Dans les zones périurbaines et rurales, 87 % des déplacements s’effectuent en voiture [3]. Pour les ménages les plus modestes, cela signifie consacrer 21,3 % du revenu disponible à la mobilité [5], le double de ce que dépensent les 10 % les plus aisés. En 2025, quinze millions de Français sont en situation de précarité mobilité [2]. L’arbitrage de 2027 est architectural : affecter une fraction de la fiscalité nationale aux régions et leur transférer la pleine compétence ferroviaire locale, ou laisser perdurer une dépendance automobile que ni les ZFE ni les chèques carburant ne résorbent.
Trente ans d’étalement ont fabriqué une contrainte incompressible
La périurbanisation s’est développée en France dès les années 1970. Le mécanisme est précis : le logement quittait les centres urbains tandis que l’emploi s’y concentrait. La France comptait 23,3 millions de voitures immatriculées en 1990. Au 1er janvier 2024, elle en comptait 39,3 millions, soit près de 16 millions de plus [1].
En 2024, les véhicules particuliers représentent 82 % du transport intérieur de voyageurs [2]. Cette part atteignait 83,4 % en 1995. En trente ans, elle n’a presque pas bougé. Hors des grandes métropoles, la dépendance est encore plus forte : 87 % des déplacements en zones rurales et périurbaines s’effectuent en voiture, contre 54 % en milieu urbain [3].
La distance domicile-travail s’est allongée structurellement. Entre 2000 et 2020, la distance médiane a augmenté de 4,4 km pour les actifs résidant dans le rural, contre 2,3 km pour l’ensemble des actifs [4]. Cet allongement tient à la fois à la périurbanisation et à la concentration de l’emploi dans les pôles.
Cette géographie trace une ligne de fracture sociale nette. En 2018, le taux de motorisation atteignait 92,9 % dans le périurbain et 95,8 % dans le rural, contre 74,4 % en ville-centre [3]. La voiture est une nécessité là où les alternatives n’existent pas.
En 2021, les transports absorbaient 21,3 % du revenu disponible chez les 10 % de ménages les plus modestes [5]. Les 10 % les plus aisés y consacraient 11 %. Dans les zones périurbaines, les ménages vivant en couronne dépensaient en moyenne 5 420 euros par an pour leur mobilité, soit 14,7 % du revenu disponible [5].
En 2025, 15 millions de personnes sont en situation de précarité mobilité en France [2]. Cette réalité a une traduction politique directe. Parmi les 20 % et 40 % de communes les plus défavorisées, Le Pen et Macron ont obtenu plus de voix que Mélenchon [6]. Ces territoires votent leurs contraintes de mobilité autant que leurs convictions.
Deux politiques conçues pour les métropoles frappent d’abord les captifs
Deux transformations recomposent simultanément les mobilités périurbaines.
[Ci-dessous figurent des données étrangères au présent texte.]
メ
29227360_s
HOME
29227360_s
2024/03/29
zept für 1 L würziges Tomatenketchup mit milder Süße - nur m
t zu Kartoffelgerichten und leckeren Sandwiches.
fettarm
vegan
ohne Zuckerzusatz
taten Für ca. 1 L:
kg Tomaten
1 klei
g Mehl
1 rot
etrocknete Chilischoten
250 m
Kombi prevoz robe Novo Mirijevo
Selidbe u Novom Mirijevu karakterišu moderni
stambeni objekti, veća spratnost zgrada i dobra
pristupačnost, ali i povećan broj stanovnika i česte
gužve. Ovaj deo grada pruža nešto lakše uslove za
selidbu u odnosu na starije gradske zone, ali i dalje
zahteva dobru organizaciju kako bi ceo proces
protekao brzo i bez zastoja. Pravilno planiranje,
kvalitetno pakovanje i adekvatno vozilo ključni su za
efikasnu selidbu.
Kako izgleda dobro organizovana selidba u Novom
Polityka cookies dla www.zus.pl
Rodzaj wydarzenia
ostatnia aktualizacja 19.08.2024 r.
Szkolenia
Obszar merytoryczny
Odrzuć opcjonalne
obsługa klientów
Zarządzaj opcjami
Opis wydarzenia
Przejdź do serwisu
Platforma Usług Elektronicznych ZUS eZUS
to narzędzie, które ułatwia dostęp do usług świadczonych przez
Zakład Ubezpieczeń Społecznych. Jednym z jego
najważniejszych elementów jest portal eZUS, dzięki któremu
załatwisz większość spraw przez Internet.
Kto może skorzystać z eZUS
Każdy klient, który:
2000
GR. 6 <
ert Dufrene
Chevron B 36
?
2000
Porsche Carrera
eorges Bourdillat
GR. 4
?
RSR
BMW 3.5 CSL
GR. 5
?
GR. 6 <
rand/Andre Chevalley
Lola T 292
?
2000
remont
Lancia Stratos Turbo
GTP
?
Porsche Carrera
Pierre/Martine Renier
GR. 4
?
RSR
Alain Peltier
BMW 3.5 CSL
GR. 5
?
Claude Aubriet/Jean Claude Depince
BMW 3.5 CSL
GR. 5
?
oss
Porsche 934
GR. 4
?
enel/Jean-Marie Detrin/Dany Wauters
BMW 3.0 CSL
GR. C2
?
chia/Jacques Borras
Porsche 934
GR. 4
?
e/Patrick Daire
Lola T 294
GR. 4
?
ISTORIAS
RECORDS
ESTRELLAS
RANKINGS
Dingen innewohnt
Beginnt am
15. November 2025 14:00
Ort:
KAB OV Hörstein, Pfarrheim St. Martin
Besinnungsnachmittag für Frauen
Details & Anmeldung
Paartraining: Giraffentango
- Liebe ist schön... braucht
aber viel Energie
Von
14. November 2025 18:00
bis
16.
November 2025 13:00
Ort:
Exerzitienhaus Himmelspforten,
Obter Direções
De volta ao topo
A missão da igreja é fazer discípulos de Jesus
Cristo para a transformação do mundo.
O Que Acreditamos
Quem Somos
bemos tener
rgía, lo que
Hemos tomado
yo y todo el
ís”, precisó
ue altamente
Aucun instrument de politique publique n’est encore calibré pour les deux.
La loi Climat et Résilience de 2021 a posé l’objectif zéro artificialisation nette des sols. Le ZAN vise à réduire de moitié, d’ici 2031, la consommation d’espaces naturels, agricoles et forestiers par rapport à la décennie 2011-2021 [7]. De 1960 à 2010, 2,5 millions d’hectares avaient été consommés par la périurbanisation [7]. Freiner cet étalement sans construire en densité dans les pôles urbains bloque l’accès au logement des catégories populaires.
Les ZFE aggravent la contrainte sur les mêmes ménages. Fin 2024, la France comptait 12 zones à faibles émissions [8]. Depuis le 1er janvier 2025, 30 nouvelles ZFE ont été créées dans les villes de plus de 150 000 habitants [8].
Le piège distributif des ZFE est documenté. En 2024, 38 % des ménages les plus pauvres possédaient un véhicule Crit’Air 4 ou 5, contre 10 % des plus aisés [8]. Une exploitation de l’Enquête Global Transport publiée en 2025 montre que les déplacements des 20 % les plus pauvres ne contribuent qu’à 9 % de la pollution automobile [8].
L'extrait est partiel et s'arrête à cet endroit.